Crawford agreed, saying the bill raised the debt.

“This omnibus package breaks through our budget caps with $50 billion in new spending, new spending that adds to our national debt at a time when the federal reserve is raising interest rates on that debt. The bill did include several policies which would help move America forward, but those policies did not outweigh the cost of increasing our national debt, which is already more than $19 trillion. Next year this body must rededicate itself to prioritizing permanent spending controls and policies that truly reflect the will of a majority of the American people,” Crawford said.

Hill, who voted for the bill, said the lack of support from Democrats on the issue made the Omnibus bill a reality.

“Throughout the course of this year, the House passed all twelve appropriations bills out of Committee and passed six of those bills out of the House.
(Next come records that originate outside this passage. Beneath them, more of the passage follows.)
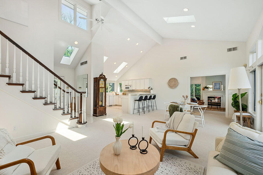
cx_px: 132
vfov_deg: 79.1
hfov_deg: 102.3
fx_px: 106
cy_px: 88
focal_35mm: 14
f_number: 10
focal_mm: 14.5
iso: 250
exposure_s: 1/25
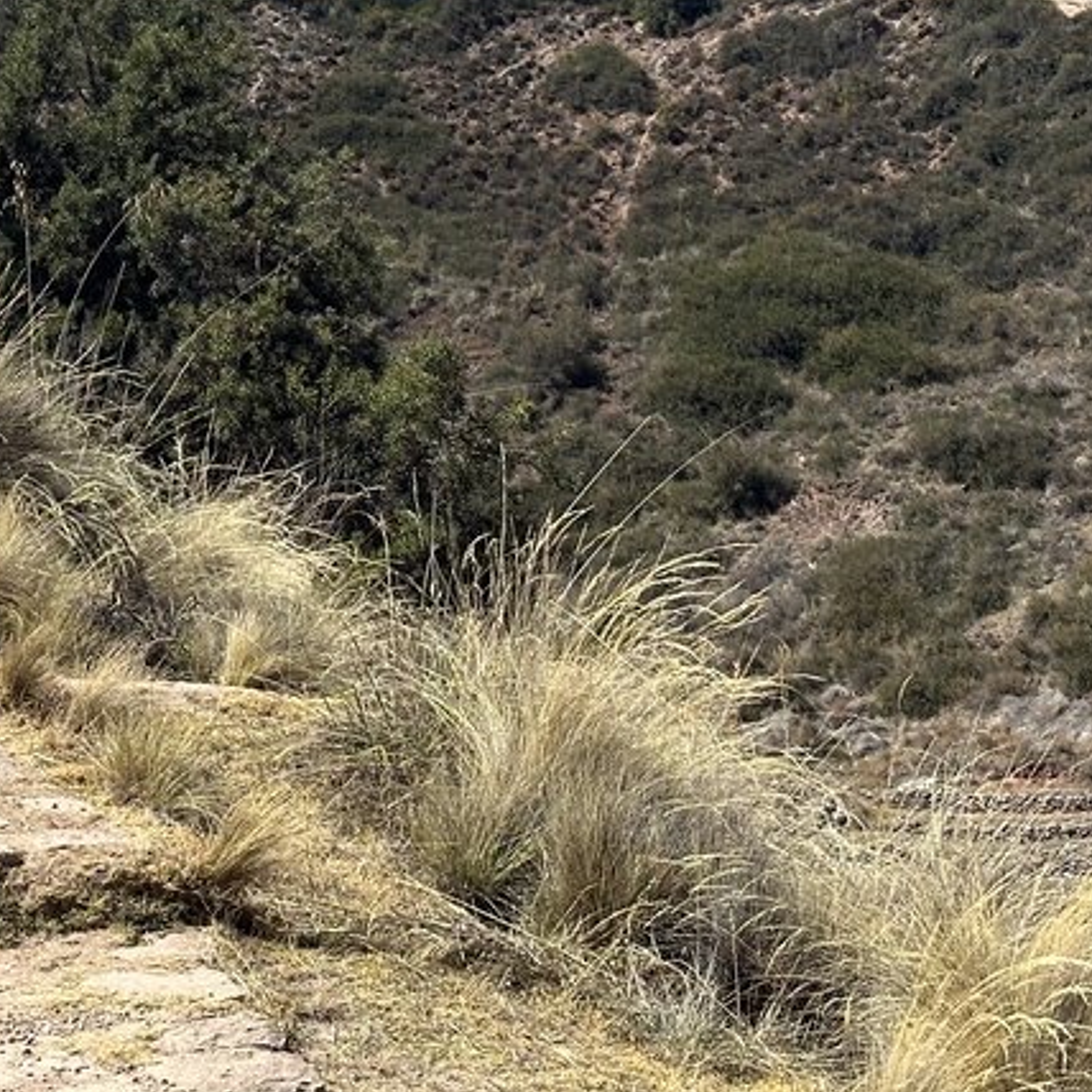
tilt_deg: +6.3
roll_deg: +1.0
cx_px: 145
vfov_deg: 17.2
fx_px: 3569
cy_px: 158
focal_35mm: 100
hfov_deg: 17.2
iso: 64
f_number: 1.78
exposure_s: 1/3257
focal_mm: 6.86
This is how the appropriations process should work, and if the Senate Democrats hadn’t stymied regular order and dealt with individual appropriations bills in a timely way and the President hadn’t insisted on holding military funding hostage to support more deficit spending for his domestic agenda, we would not have had to pass this after-midnight spending deal today,” Hill said in a statement. “The inaction of Senate Democrats led us to today, and while I don’t like these year-end, all-encompassing spending bills, I voted for this one because the good significantly outweighs the bad. Part of being an effective legislator is understanding that any opportunity to move the needle in the right direction — no matter how incremental the movement — is a positive outcome.”